→ Directions for this task:
According to the business news excerpt, which company acquired We Got Pop?

→ Extracted text:
+===+
Murtagh moved after the share price spike to sell some of his stock, raising €5.37 million. Shares in the company have since fallen in line with the wider market as investors consider the impact of the spread of the coronavirus on the global economy. However, analysts at German bank Berenberg said at the time that Kingspan’s pullback offered a “rare entry point” for new investors.
Kate McLaughlin – We Got Pop
We Got Pop founder and chief executive Kate McLaughlin was named as the monthly award winner in March after the group was acquired in a multimillion dollar deal.
The company, which has developed a software platform for the entertainment industry, was acquired by LA-based Entertainment Partners, owner of the Central Casting company for an undisclosed sum.
Founded by the Dubliner in London six years ago, the company’s platform has changed the way people working in film and television production are hired, managed and paid. The solution was used to find cast and crew for more than 60 per cent of UK productions last year, including popular shows such as Killing Eve and the Crown.
+===+
Records from a dataset
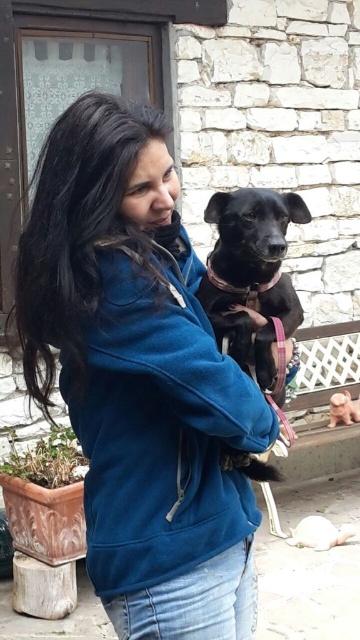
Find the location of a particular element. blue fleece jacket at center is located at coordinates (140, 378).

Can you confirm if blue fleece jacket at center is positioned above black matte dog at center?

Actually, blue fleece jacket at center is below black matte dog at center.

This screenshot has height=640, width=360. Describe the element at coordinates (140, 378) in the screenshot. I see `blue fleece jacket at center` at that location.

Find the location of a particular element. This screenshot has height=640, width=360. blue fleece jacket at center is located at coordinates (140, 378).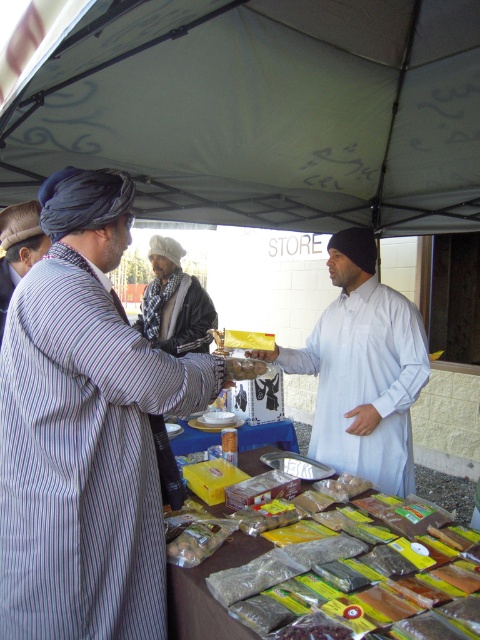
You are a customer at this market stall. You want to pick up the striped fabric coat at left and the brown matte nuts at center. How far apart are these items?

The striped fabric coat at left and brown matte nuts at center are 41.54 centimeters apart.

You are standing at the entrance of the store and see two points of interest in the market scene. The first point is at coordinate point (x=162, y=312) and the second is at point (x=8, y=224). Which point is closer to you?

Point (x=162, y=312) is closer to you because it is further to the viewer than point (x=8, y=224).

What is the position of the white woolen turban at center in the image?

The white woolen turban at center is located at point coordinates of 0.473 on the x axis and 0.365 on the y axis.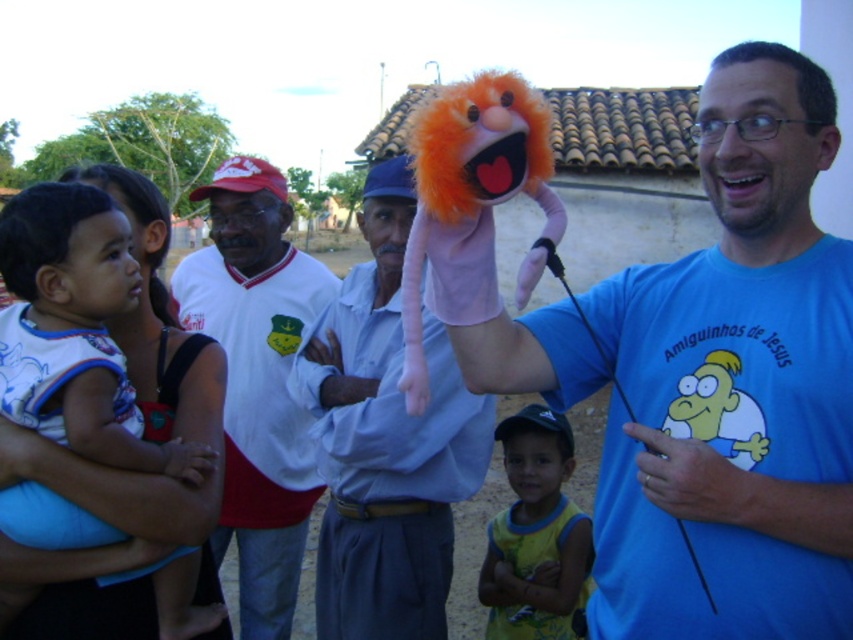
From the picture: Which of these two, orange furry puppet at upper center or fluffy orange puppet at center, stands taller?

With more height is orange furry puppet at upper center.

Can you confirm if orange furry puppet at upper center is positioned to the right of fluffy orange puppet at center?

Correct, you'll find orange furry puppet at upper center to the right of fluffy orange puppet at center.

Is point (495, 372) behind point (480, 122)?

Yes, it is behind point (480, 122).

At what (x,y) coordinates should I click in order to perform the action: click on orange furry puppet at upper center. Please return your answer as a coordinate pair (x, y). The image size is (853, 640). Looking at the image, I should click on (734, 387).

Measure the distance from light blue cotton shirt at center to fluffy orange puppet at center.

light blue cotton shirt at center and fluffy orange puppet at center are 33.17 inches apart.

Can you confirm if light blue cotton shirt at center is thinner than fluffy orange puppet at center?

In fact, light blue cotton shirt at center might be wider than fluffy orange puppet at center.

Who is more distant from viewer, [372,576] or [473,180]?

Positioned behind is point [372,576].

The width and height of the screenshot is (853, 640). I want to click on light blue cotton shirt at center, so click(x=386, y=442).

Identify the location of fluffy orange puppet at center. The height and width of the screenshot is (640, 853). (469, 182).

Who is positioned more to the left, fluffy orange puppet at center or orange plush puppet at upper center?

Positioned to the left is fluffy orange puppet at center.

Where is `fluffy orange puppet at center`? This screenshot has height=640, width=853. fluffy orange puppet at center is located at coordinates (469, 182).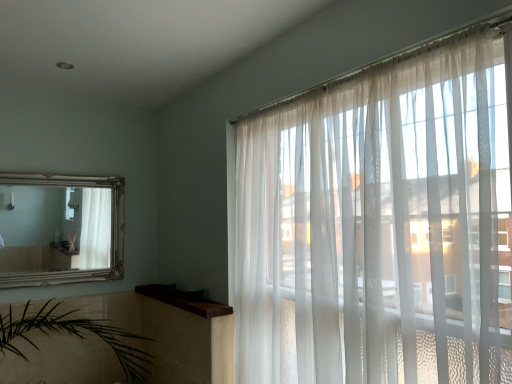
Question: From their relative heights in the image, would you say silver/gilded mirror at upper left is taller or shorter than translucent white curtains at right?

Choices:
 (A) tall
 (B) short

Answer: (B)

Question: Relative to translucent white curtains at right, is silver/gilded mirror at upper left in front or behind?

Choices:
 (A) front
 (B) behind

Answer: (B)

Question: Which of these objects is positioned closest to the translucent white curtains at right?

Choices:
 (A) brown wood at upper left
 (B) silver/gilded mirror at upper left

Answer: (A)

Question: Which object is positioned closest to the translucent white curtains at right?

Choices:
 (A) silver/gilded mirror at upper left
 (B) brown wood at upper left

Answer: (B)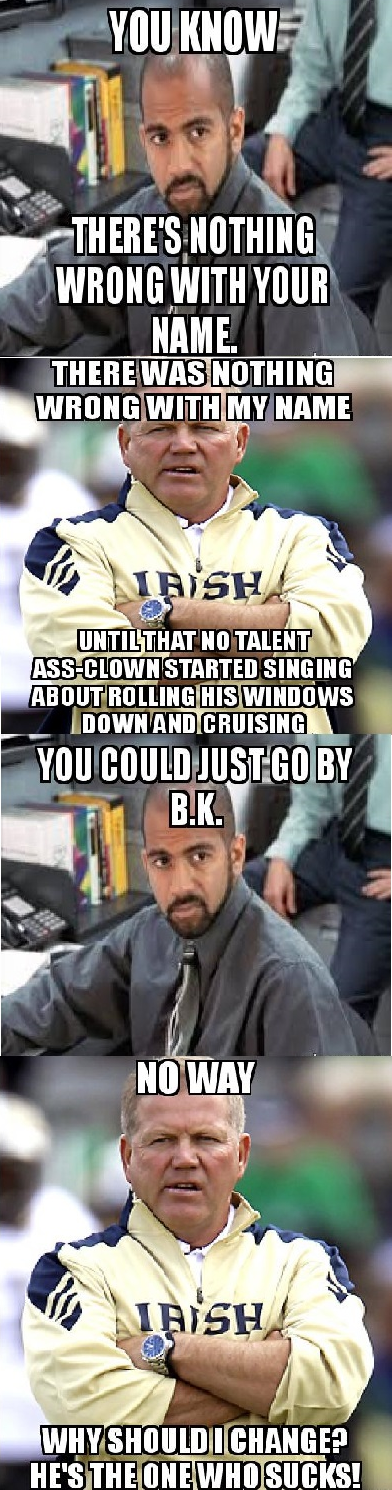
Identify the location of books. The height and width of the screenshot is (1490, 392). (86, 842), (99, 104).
+===+
→ Task result:
LA-based Entertainment Partners, owner of the Central Casting company, acquired We Got Pop.